# RD Sharma Solutions Chapter 10 Circles Exercise 10.1 Class 10 Maths

 Chapter Name RD Sharma Chapter 10 Circles Book Name RD Sharma Mathematics for Class 10 Other Exercises Exercise 10.1Exercise 10.2MCQ and VSAQs Related Study NCERT Solutions for Class 10 Maths

### Exercise 10.1 Solutions

1. Fill in the blanks :
(i) The common point of a tangent and the circle is called ……
(ii) A circle may have …… parallel tangents.
(iii) A tangent to a circle intersects it in ……. point(s).
(iv) A line intersecting a circle in two points is called a ……
(v) The angle between tangent at a point on a circle and the radius through the point is ……

Solution

(i) The common point of a tangent and the circle is called the point of contact.
(ii) A circle may have two parallel tangents.
(iii) A tangents to a circle intersects it in one point.
(iv) A line intersecting a circle in two points is called a secant.
(v) The angle between tangent at a point, on a circle and the radius through the point is 90°.

2. How many tangents can a circle have ?

Solution

A circle can have infinitely many tangents as there can many point lie on the circumference of the circle.

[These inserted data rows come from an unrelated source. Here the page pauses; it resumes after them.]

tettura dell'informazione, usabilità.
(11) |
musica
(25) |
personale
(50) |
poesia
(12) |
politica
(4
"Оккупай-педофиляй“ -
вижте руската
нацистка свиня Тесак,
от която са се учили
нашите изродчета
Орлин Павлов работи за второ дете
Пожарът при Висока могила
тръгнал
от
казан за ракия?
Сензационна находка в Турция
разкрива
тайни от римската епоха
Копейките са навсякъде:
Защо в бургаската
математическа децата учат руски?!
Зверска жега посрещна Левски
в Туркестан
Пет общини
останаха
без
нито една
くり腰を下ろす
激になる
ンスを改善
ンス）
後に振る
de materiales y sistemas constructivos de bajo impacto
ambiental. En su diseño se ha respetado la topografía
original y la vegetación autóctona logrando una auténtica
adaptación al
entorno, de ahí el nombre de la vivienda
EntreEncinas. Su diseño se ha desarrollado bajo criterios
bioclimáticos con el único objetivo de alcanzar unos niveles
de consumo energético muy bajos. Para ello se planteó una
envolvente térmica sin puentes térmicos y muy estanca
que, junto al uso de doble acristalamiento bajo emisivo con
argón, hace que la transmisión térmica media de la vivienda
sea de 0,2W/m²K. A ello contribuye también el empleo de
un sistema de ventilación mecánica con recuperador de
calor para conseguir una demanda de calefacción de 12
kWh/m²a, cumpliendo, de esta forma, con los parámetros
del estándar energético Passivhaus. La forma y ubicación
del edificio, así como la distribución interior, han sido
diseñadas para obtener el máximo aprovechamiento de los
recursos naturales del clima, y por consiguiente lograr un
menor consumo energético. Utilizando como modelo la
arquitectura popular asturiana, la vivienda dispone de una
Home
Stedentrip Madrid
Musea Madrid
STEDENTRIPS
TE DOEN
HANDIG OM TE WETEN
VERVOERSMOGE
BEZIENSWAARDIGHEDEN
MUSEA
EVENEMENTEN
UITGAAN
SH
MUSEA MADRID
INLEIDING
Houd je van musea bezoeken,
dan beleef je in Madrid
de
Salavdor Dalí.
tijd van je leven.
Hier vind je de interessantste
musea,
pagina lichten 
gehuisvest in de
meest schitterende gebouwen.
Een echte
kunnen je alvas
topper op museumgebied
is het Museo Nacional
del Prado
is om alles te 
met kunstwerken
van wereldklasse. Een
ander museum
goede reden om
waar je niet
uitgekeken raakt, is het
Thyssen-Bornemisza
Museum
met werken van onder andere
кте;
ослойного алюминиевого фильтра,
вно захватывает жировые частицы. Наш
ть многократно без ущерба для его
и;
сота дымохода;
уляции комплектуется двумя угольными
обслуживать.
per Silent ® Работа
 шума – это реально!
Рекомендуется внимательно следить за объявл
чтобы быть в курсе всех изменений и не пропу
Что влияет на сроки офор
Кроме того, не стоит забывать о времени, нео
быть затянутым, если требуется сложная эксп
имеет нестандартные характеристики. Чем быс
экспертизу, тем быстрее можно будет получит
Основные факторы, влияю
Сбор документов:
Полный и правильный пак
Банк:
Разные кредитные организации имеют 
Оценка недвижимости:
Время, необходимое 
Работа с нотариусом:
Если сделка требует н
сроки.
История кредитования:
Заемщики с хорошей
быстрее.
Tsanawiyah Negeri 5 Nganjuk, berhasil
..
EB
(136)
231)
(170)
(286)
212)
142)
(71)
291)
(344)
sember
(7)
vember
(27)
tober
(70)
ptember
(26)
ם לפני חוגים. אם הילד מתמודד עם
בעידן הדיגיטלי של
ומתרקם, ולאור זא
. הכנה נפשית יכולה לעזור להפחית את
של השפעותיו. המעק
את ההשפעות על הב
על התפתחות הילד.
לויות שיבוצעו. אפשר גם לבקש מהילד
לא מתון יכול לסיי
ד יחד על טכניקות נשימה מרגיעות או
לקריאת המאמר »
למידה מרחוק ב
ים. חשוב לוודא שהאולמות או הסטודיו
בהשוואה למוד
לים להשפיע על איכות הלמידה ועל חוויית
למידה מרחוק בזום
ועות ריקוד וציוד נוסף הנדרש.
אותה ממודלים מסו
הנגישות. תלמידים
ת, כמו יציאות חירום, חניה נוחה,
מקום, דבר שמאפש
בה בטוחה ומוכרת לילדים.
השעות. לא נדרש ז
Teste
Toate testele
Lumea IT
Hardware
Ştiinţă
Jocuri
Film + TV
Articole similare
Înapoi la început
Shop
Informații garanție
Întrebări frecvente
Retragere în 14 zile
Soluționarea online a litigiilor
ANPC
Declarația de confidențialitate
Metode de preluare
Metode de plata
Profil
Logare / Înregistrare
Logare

3. O is the centre of a circle of radius 8 cm. The tangent at a point A on the circle cuts a line through O at B such that AB = 15 cm. Find OB.

Solution

Radius OA = 8 cm, ST is the tangent to the circle at A and AB = 15 cm

OA ⊥ tangent TS
In right ∆OAB,
OB² = OA² + AB² (Pythagoras Theorem)
⇒ OB² = (8)² + (15)²
⇒ OB² = 64 + 225
⇒ OB² = 289
⇒ OB² = (17)²
⇒ OB = 17 cm

4. If the tangent at a point P to a circle with centre O cuts a line through O at Q such that PQ = 24 cm and OQ = 25 cm. Find the radius of the circle.

Solution

OP is the radius and TS is the tangent to the circle at P

OQ is a line
OP ⊥ tangent TS
In right ∆OPQ,
OQ² = OP² + PQ² (Pythagoras Theorem)
⇒ (25)² = OP² + (24)²
⇒ 625 = OP² + 576
⇒ OP² = 625 – 576 = 49
⇒ OP² = (7)²
⇒ OP = 7 cm
Hence, radius of the circle is 7 cm.